▸ GOAL OF THE EXERCISE
From the entries below, gather every line containing the string "useState".

▸ Stored data entries
──────────────────────────────
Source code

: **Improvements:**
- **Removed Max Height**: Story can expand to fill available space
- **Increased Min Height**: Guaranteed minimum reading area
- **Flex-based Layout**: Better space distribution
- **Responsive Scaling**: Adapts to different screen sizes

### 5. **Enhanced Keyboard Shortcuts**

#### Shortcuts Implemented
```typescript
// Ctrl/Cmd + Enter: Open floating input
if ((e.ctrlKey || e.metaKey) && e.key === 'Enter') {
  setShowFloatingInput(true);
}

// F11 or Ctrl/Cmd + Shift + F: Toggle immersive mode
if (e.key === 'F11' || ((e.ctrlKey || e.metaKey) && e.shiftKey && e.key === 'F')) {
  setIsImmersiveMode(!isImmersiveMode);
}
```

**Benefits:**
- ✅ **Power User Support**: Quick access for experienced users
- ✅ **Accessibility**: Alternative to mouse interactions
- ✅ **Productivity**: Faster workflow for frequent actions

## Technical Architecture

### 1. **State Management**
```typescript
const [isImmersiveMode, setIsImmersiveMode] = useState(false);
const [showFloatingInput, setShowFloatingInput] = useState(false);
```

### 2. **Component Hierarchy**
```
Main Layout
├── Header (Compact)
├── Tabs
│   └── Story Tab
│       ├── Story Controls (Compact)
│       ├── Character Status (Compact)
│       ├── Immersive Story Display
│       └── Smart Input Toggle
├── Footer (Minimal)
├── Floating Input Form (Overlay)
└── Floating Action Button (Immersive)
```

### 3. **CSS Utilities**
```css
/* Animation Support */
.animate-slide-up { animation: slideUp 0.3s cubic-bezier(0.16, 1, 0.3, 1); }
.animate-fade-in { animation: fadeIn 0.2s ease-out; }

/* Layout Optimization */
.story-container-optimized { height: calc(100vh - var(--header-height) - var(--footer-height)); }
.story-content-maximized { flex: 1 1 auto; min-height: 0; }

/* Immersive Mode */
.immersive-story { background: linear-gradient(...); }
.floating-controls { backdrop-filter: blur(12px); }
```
──────────────────────────────
▸ TASK OUTPUT
const [isImmersiveMode, setIsImmersiveMode] = useState(false);
const [showFloatingInput, setShowFloatingInput] = useState(false);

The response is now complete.